Each line below should be repeated exactly as written, with no pictures carried over.

(Source data)
Start of Block
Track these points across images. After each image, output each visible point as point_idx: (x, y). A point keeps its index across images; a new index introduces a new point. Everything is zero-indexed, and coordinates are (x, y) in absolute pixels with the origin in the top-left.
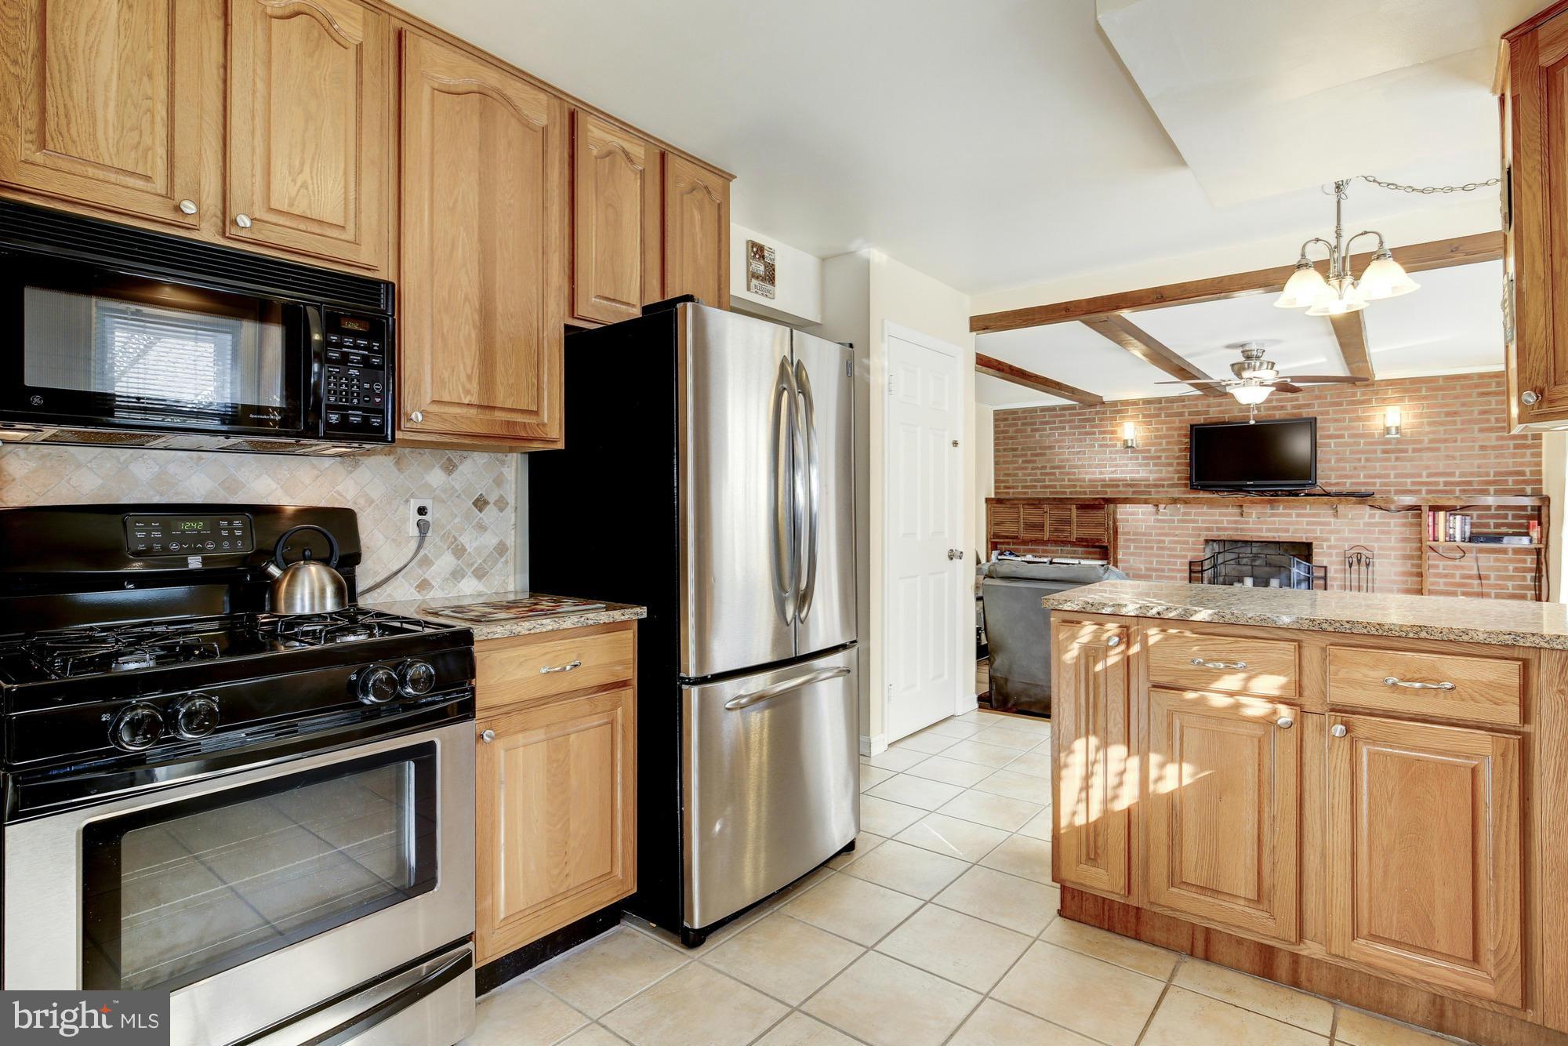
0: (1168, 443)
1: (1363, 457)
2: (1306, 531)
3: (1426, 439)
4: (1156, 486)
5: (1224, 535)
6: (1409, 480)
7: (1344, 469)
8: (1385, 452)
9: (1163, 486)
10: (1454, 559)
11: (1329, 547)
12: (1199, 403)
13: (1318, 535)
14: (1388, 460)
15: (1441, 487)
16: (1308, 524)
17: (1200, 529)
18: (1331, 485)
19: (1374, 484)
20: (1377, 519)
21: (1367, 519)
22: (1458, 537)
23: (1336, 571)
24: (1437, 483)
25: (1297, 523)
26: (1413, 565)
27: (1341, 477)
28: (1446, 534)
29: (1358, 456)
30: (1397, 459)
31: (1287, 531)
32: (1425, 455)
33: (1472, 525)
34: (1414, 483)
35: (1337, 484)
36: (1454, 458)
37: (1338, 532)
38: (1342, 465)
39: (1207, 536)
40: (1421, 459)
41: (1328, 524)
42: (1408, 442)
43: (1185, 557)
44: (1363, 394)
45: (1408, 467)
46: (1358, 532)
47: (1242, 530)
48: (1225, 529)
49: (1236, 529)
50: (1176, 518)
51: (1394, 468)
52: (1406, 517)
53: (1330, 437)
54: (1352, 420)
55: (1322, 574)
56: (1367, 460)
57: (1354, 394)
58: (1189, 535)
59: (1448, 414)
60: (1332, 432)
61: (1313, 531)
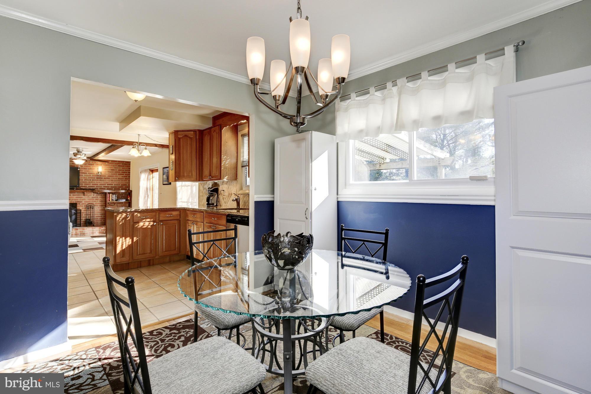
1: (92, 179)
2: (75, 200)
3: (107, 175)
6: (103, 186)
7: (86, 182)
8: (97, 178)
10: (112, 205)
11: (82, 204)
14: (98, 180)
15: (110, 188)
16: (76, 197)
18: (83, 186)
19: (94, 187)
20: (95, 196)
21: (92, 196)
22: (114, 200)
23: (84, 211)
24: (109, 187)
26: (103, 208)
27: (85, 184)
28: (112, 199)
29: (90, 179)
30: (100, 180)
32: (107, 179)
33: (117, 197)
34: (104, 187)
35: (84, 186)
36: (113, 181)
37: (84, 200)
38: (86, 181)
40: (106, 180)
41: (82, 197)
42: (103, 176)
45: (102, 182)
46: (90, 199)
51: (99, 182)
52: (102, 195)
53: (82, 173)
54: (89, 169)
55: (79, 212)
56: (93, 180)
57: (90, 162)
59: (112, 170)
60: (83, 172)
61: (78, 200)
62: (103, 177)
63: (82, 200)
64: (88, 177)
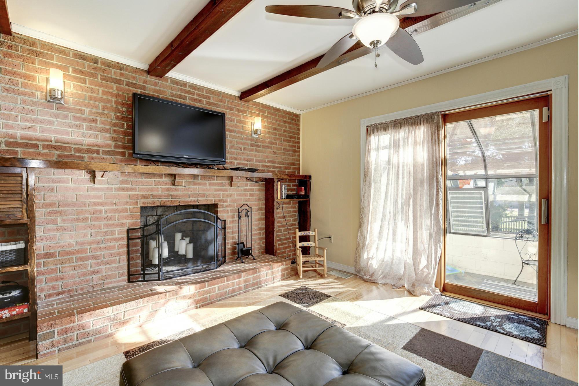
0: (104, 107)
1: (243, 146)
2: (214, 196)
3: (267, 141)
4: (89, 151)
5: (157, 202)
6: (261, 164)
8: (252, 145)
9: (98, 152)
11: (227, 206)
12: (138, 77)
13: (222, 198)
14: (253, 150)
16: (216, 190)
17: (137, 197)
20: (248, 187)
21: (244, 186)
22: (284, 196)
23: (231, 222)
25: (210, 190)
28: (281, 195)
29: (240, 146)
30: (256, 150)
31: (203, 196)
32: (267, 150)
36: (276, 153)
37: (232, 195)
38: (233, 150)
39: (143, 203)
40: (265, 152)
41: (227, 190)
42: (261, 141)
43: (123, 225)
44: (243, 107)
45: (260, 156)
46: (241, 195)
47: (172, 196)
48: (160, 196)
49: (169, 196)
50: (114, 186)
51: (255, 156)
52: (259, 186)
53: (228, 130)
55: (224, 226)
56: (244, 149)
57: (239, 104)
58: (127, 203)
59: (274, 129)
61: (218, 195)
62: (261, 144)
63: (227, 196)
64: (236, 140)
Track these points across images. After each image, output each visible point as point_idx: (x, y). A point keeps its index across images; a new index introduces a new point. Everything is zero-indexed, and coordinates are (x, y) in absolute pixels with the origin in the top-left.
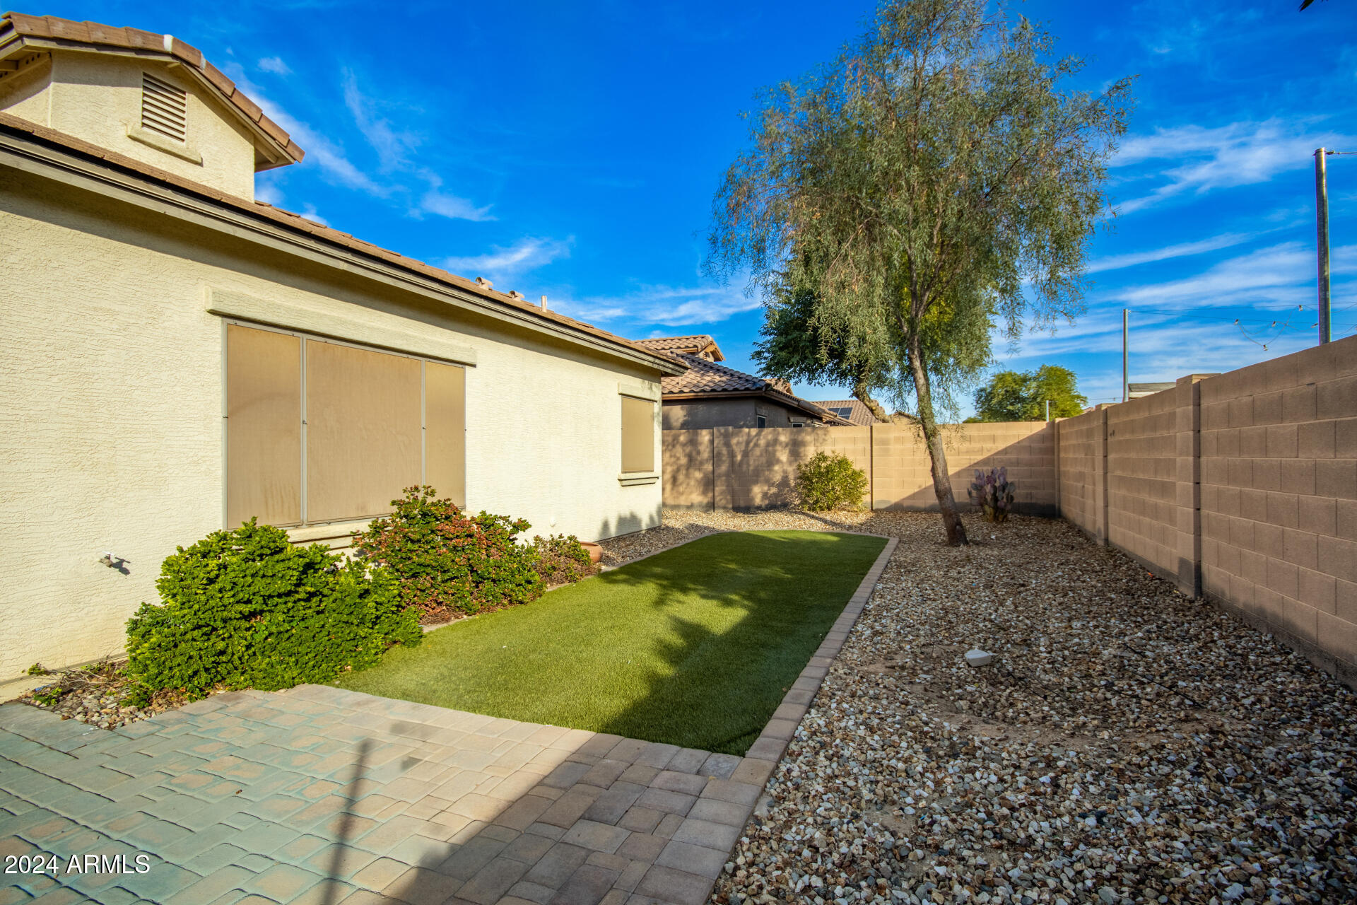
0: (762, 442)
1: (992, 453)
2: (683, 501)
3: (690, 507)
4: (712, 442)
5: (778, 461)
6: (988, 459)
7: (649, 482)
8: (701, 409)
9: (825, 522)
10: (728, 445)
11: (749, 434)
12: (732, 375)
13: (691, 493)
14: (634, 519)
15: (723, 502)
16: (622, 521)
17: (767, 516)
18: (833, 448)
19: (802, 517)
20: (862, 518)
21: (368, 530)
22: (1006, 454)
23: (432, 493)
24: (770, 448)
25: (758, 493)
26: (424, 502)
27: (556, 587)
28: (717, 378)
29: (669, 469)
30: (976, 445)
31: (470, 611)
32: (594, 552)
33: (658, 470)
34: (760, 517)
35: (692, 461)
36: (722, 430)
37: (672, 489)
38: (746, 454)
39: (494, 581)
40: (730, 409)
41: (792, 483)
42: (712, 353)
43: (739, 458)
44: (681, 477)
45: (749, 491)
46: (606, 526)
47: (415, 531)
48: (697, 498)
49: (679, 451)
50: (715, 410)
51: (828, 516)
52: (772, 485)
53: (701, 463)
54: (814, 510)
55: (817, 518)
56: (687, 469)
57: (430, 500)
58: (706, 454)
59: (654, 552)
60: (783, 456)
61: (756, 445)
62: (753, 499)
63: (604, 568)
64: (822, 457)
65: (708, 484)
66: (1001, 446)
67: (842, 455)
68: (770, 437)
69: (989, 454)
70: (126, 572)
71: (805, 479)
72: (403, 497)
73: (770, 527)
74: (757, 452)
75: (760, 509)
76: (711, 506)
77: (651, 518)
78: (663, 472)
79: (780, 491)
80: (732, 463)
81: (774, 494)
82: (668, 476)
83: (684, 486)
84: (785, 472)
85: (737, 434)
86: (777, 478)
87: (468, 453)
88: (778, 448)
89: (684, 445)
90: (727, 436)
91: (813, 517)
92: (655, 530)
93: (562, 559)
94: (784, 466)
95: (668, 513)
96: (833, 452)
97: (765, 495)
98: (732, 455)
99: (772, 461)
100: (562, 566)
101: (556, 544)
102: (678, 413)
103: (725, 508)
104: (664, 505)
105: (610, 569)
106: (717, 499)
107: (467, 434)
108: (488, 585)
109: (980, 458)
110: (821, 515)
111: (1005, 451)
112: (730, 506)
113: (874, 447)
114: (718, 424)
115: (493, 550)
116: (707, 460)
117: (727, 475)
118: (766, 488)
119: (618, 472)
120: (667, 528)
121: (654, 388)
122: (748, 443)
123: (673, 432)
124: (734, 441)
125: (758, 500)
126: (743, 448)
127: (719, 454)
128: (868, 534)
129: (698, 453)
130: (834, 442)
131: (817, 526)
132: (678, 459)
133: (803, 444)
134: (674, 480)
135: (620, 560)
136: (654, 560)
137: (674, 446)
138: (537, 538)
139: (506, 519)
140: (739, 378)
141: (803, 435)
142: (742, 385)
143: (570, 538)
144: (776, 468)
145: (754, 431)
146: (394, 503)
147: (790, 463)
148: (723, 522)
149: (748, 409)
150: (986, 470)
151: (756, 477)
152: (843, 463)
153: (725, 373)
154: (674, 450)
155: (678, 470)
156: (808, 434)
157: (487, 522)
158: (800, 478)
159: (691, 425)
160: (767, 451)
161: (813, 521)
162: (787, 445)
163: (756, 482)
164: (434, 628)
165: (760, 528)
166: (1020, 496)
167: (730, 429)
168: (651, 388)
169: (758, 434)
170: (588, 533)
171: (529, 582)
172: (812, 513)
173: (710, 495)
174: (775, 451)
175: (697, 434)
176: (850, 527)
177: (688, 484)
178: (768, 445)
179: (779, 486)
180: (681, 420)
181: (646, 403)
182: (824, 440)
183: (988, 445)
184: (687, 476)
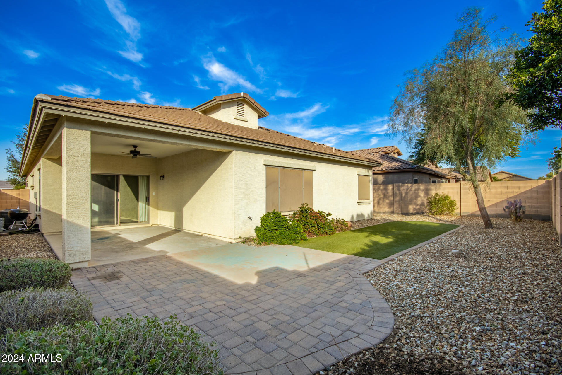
End of Block
• [Problem solution]
Track these points across images. After each image, output each visible point as point_idx: (x, y). A point keeps its index across images; a new index introduces a new point. Everything is zero-indexed, and coordinates are (x, y) in absolute pixels with the origin in the top-left.
0: (1168, 443)
1: (1363, 457)
2: (1306, 531)
3: (1426, 439)
4: (1156, 486)
5: (1224, 535)
6: (1409, 480)
7: (1344, 469)
8: (1385, 452)
9: (1163, 486)
10: (1454, 559)
11: (1329, 547)
12: (1199, 403)
13: (1318, 535)
14: (1388, 460)
15: (1441, 487)
16: (1308, 524)
17: (1200, 529)
18: (1331, 485)
19: (1374, 484)
20: (1377, 519)
21: (1367, 519)
22: (1458, 537)
23: (1336, 571)
24: (1437, 483)
25: (1297, 523)
26: (1413, 565)
27: (1341, 477)
28: (1446, 534)
29: (1358, 456)
30: (1397, 459)
31: (1287, 531)
32: (1425, 455)
33: (1472, 525)
34: (1414, 483)
35: (1337, 484)
36: (1454, 458)
37: (1338, 532)
38: (1342, 465)
39: (1207, 536)
40: (1421, 459)
41: (1328, 524)
42: (1408, 442)
43: (1185, 557)
44: (1363, 394)
45: (1408, 467)
46: (1358, 532)
47: (1242, 530)
48: (1225, 529)
49: (1236, 529)
50: (1176, 518)
51: (1394, 468)
52: (1406, 517)
53: (1330, 437)
54: (1352, 420)
55: (1322, 574)
56: (1367, 460)
57: (1354, 394)
58: (1189, 535)
59: (1448, 414)
60: (1332, 432)
61: (1313, 531)
1: (92, 179)
2: (75, 200)
3: (107, 175)
6: (103, 186)
7: (86, 182)
8: (97, 178)
10: (112, 205)
11: (82, 204)
14: (98, 180)
15: (110, 188)
16: (76, 197)
18: (83, 186)
19: (94, 187)
20: (95, 196)
21: (92, 196)
22: (114, 200)
23: (84, 211)
24: (109, 187)
26: (103, 208)
27: (85, 184)
28: (112, 199)
29: (90, 179)
30: (100, 180)
32: (107, 179)
33: (117, 197)
34: (104, 187)
35: (84, 186)
36: (113, 181)
37: (84, 200)
38: (86, 181)
40: (106, 180)
41: (82, 197)
42: (103, 176)
45: (102, 182)
46: (90, 199)
51: (99, 182)
52: (102, 195)
53: (82, 173)
54: (89, 169)
55: (79, 212)
56: (93, 180)
57: (90, 162)
59: (112, 170)
60: (83, 172)
61: (78, 200)
62: (103, 177)
63: (82, 200)
64: (88, 177)
0: (104, 107)
1: (243, 146)
2: (214, 196)
3: (267, 141)
4: (89, 151)
5: (157, 202)
6: (261, 164)
8: (252, 145)
9: (98, 152)
11: (227, 206)
12: (138, 77)
13: (222, 198)
14: (253, 150)
16: (216, 190)
17: (137, 197)
20: (248, 187)
21: (244, 186)
22: (284, 196)
23: (231, 222)
25: (210, 190)
28: (281, 195)
29: (240, 146)
30: (256, 150)
31: (203, 196)
32: (267, 150)
36: (276, 153)
37: (232, 195)
38: (233, 150)
39: (143, 203)
40: (265, 152)
41: (227, 190)
42: (261, 141)
43: (123, 225)
44: (243, 107)
45: (260, 156)
46: (241, 195)
47: (172, 196)
48: (160, 196)
49: (169, 196)
50: (114, 186)
51: (255, 156)
52: (259, 186)
53: (228, 130)
55: (224, 226)
56: (244, 149)
57: (239, 104)
58: (127, 203)
59: (274, 129)
61: (218, 195)
62: (261, 144)
63: (227, 196)
64: (236, 140)
Track these points across images. After each image, output each visible point as point_idx: (x, y). A point keeps its index across images; a new index introduces a new point. Everything is zero-indexed, and coordinates are (x, y) in absolute pixels with the origin in the top-left.
0: (762, 442)
1: (992, 453)
2: (683, 501)
3: (690, 507)
4: (712, 442)
5: (778, 461)
6: (988, 459)
7: (649, 482)
8: (701, 409)
9: (825, 522)
10: (728, 445)
11: (749, 434)
12: (732, 375)
13: (691, 493)
14: (634, 519)
15: (723, 502)
16: (622, 521)
17: (767, 516)
18: (833, 448)
19: (802, 517)
20: (862, 518)
21: (368, 530)
22: (1006, 454)
23: (432, 493)
24: (770, 448)
25: (758, 493)
26: (424, 502)
27: (556, 587)
28: (717, 378)
29: (669, 469)
30: (976, 445)
31: (470, 611)
32: (594, 552)
33: (658, 470)
34: (760, 517)
35: (692, 461)
36: (722, 430)
37: (672, 489)
38: (746, 454)
39: (494, 581)
40: (730, 409)
41: (792, 483)
42: (712, 353)
43: (739, 458)
44: (681, 477)
45: (749, 491)
46: (606, 526)
47: (415, 531)
48: (697, 498)
49: (679, 451)
50: (715, 410)
51: (828, 516)
52: (772, 485)
53: (701, 463)
54: (814, 510)
55: (817, 518)
56: (687, 469)
57: (430, 500)
58: (706, 454)
59: (654, 552)
60: (783, 456)
61: (756, 445)
62: (753, 499)
63: (604, 568)
64: (822, 457)
65: (708, 484)
66: (1001, 446)
67: (842, 455)
68: (770, 437)
69: (989, 454)
70: (126, 572)
71: (805, 479)
72: (403, 497)
73: (770, 527)
74: (757, 452)
75: (760, 509)
76: (711, 506)
77: (651, 518)
78: (663, 472)
79: (780, 491)
80: (732, 463)
81: (774, 494)
82: (668, 476)
83: (684, 486)
84: (785, 472)
85: (737, 434)
86: (777, 478)
87: (468, 453)
88: (778, 448)
89: (684, 445)
90: (727, 436)
91: (813, 517)
92: (655, 530)
93: (562, 559)
94: (784, 466)
95: (668, 513)
96: (833, 452)
97: (765, 495)
98: (732, 455)
99: (772, 461)
100: (562, 566)
101: (556, 544)
102: (678, 413)
103: (725, 508)
104: (664, 505)
105: (610, 569)
106: (717, 499)
107: (467, 434)
108: (488, 585)
109: (980, 458)
110: (821, 515)
111: (1005, 451)
112: (730, 506)
113: (874, 447)
114: (718, 424)
115: (493, 550)
116: (707, 460)
117: (727, 475)
118: (766, 488)
119: (618, 472)
120: (667, 528)
121: (654, 388)
122: (748, 443)
123: (673, 432)
124: (734, 441)
125: (758, 500)
126: (743, 448)
127: (719, 454)
128: (868, 534)
129: (698, 453)
130: (834, 442)
131: (817, 526)
132: (678, 459)
133: (803, 444)
134: (674, 480)
135: (620, 560)
136: (654, 560)
137: (674, 446)
138: (537, 538)
139: (506, 519)
140: (739, 378)
141: (803, 435)
142: (742, 385)
143: (570, 538)
144: (776, 468)
145: (754, 431)
146: (394, 503)
147: (790, 463)
148: (723, 522)
149: (748, 409)
150: (986, 470)
151: (756, 477)
152: (843, 463)
153: (725, 373)
154: (674, 450)
155: (678, 470)
156: (808, 434)
157: (487, 522)
158: (800, 478)
159: (691, 425)
160: (767, 451)
161: (813, 521)
162: (787, 445)
163: (756, 482)
164: (434, 628)
165: (760, 528)
166: (1020, 496)
167: (730, 429)
168: (651, 388)
169: (758, 434)
170: (588, 533)
171: (529, 582)
172: (812, 513)
173: (710, 495)
174: (775, 451)
175: (697, 434)
176: (850, 527)
177: (688, 484)
178: (768, 445)
179: (779, 486)
180: (681, 420)
181: (646, 403)
182: (824, 440)
183: (988, 445)
184: (687, 476)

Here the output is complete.